MEB’in öğretmen eksikliği yaşanan bölgelerde ve okullarda sözleşmeli veya ücretli öğretmen istihdamına gitmesi geçmişten günümüze muhalif olduğumuz, artarak süren bir uygulamadır. 81 ilde 63 bin ücretli öğretmenle ders açığı kapatılmaya çalışılmakta, il içi veya il dışı atamalar sonrası ortaya çıkan ders açığını kapatmak üzere yeni ücretli öğretmen görevlendirilmeleriyle bu sayı gittikçe artmakta, ücretli öğretmenlik uygulaması kalıcı hale gelmektedir. Ücretli öğretmenler girdikleri ders saati üzerinden ek ders ücretiyle çalışmakta ayrıca aldıkları ücret üzerinden sigorta primleri kesilerek çok cüzi sayılabilecek bir ücret karşılığında görev yapmaları beklenmektedir. Öğretmenlik yükseköğretime dayalı uzmanlık statüsünde bir meslek grubudur. Bu mesleği icra edenlerin toplum nezdindeki itibarları dikkate alındığında asgari ücret miktarında bir ücretle çalıştırılmaları mesleğin onurunu ve itibarını zedeleyen sosyolojik bir sorundur.

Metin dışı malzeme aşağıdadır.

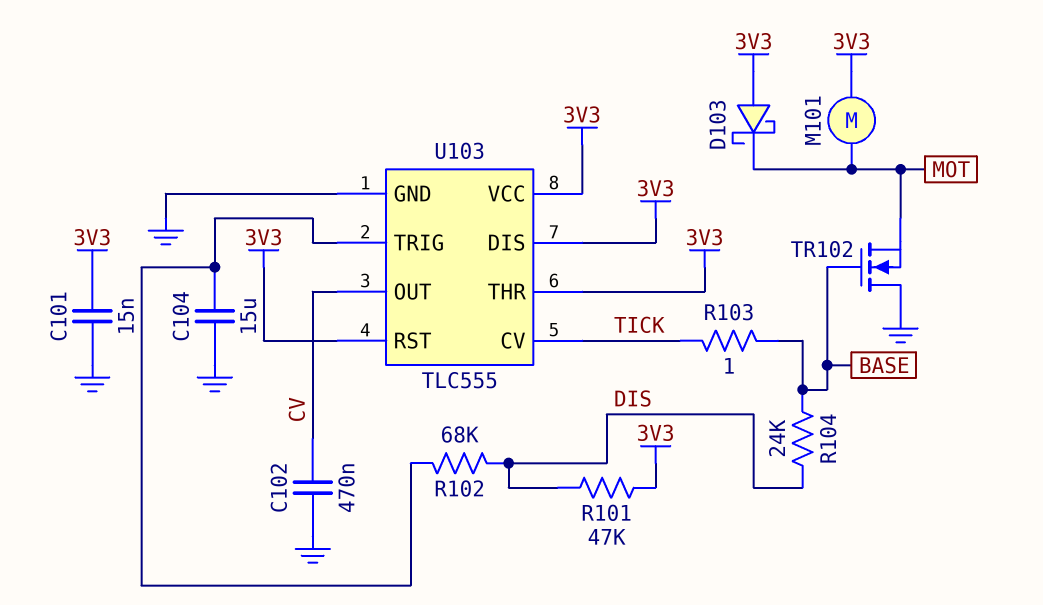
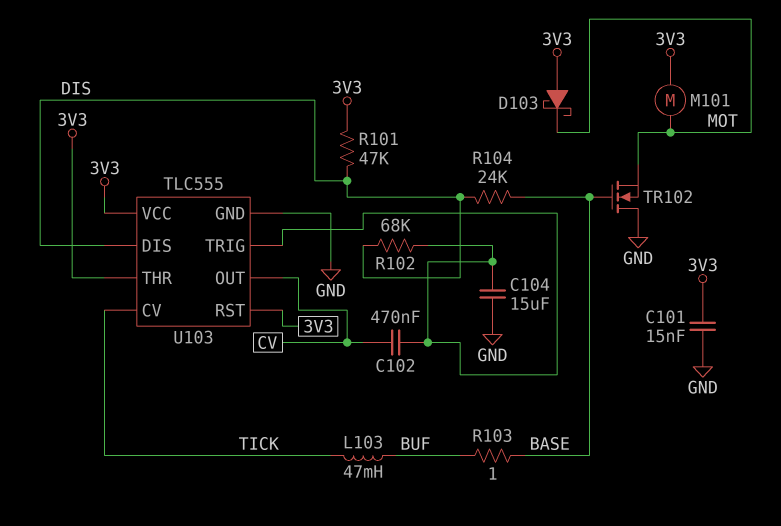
C102: 470nF (CV, GND) -> 470nF (CV, U103/TRIG)
L103: none -> 47mH (BUF, TICK)
R103: 1 (BASE, TICK) -> 1 (BASE, BUF)
U103 pin DIS: 3V3 -> DIS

MEB’in öğretmenlik mesleğinin itibarını zedeleyen ücretli öğretmenlik uygulamasından vazgeçerek ihtiyaç duyulan miktarda öğretmen ataması yapması önemlidir. Ücretli öğretmene ihtiyaç duyulduğu takdirde de görevlendirilen bu öğretmenlere kadrolu öğretmen maaşlarıyla muvazeneli bir ücret ödenmeli, sigorta primleri bakanlık bütçesinden karşılanmalıdır.
Bakanlığın Türkiye genelinde bölgelere yönelik öğretmen doluluk oranlarıyla ilgili açıklamalarının gerçekleri yansıtmadığını düşünüyoruz. Öğretmen ve öğrenci sayıları üzerinden yapılan aritmetik ortalamaya bakıldığında bir öğretmene düşen öğrenci sayısı 17 olmasına rağmen, uygulamada ve alandan gelen verilere bakıldığında 40-50 kişilik sınıfların sayısının azımsanmayacak ölçüde fazla olduğu görülmektedir. Öğretmenlerin bölgelere ve illere göre dağılımında sorunlar olduğu bazı illerde ve okullarda yığılma olduğu ortadadır.

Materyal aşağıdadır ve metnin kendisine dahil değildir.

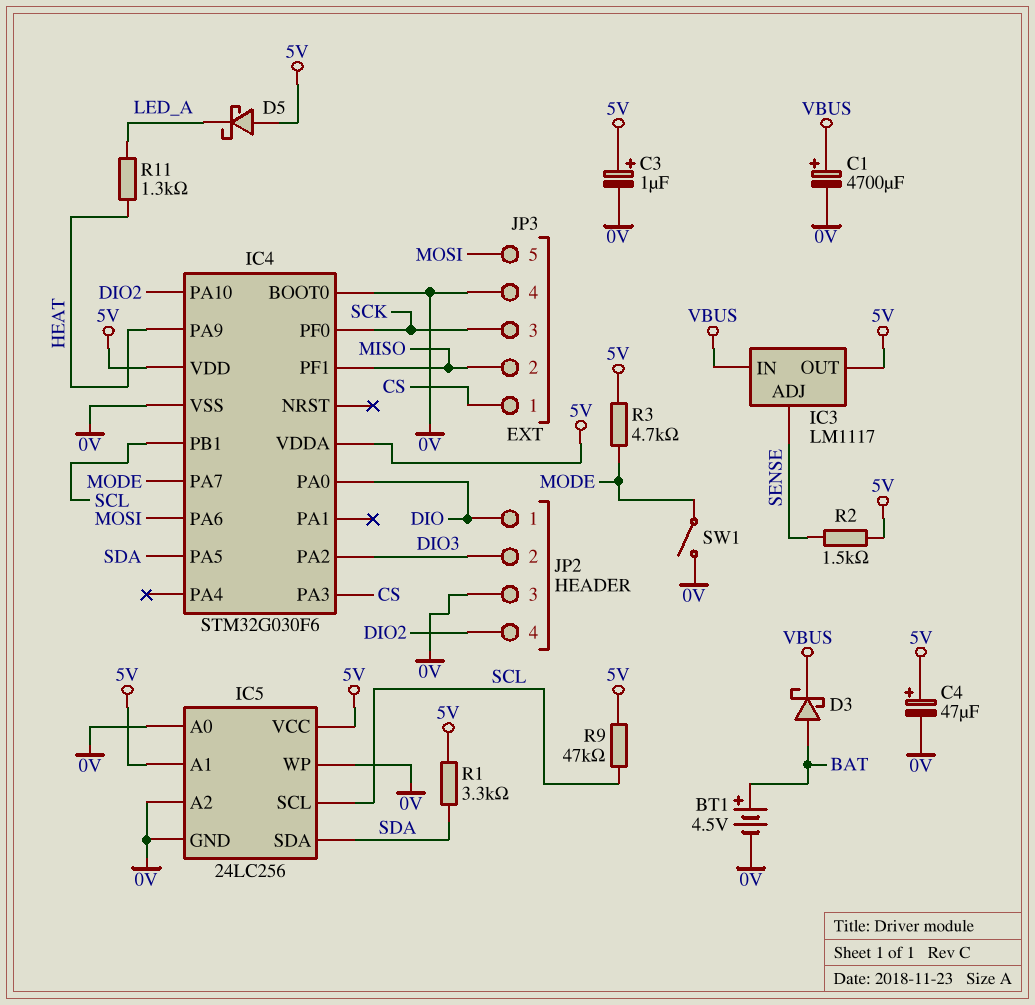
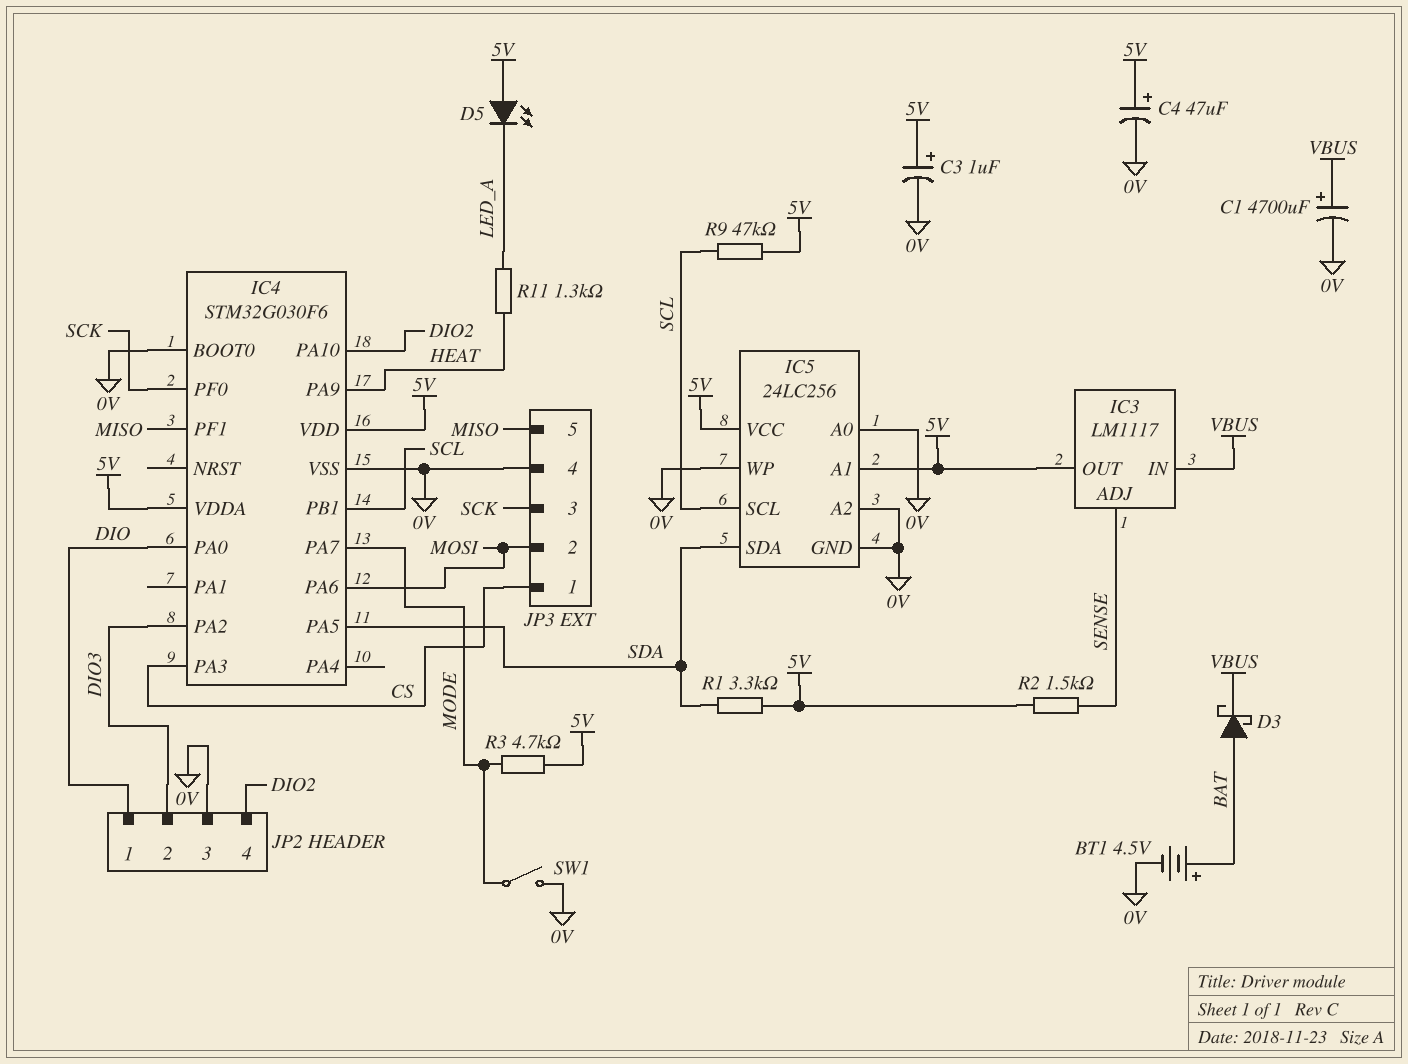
D5: schottky (A 5V, K LED_A) -> LED (A 5V, K LED_A)
JP3 pin 2: MISO -> MOSI
JP3 pin 5: MOSI -> MISO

2018 Yılında planlanan ve müracaatları alınmaya başlanan öğretmen atamaları için bakanlığın ilan etmiş olduğu 20 bin yeni öğretmen alımı; hali hazırda eğitim faaliyeti yürüten ücretli öğretmenlerin sayısı ve MEB’in son iki yılda ki personel kayıpları dikkate alındığında yetersiz, artan öğrenci sayısı, yeni okullar ve derslikler de bu rakama dahil edildiğinde eğitimde ortaya çıkabilecek sorunları çözemeyeceği ortadadır.
Anadolu Eğitim Sendikası olarak; istatistiki rakamlarla, aritmetik ortalamalarla eğitimde yaşanan sorunların sona eremeyeceği, çözülemeyeceği bilincindeyiz. Sayısal olarak bir milyon sınırına ulaşmış olsa da hala birçok bölge, il ve okulda öğretmen eksikliği bulunmakta ve bu eksiklik öğretmen ataması yapılmadan çözülemeyecek durumdadır. MEB’in 2018 öğretmen atamaları için ilan ettiği 20 bin öğretmen kontenjanını acilen 50 bine çıkarmasını ve ücretli öğretmenlik uygulamasından vazgeçmesini talep ediyoruz.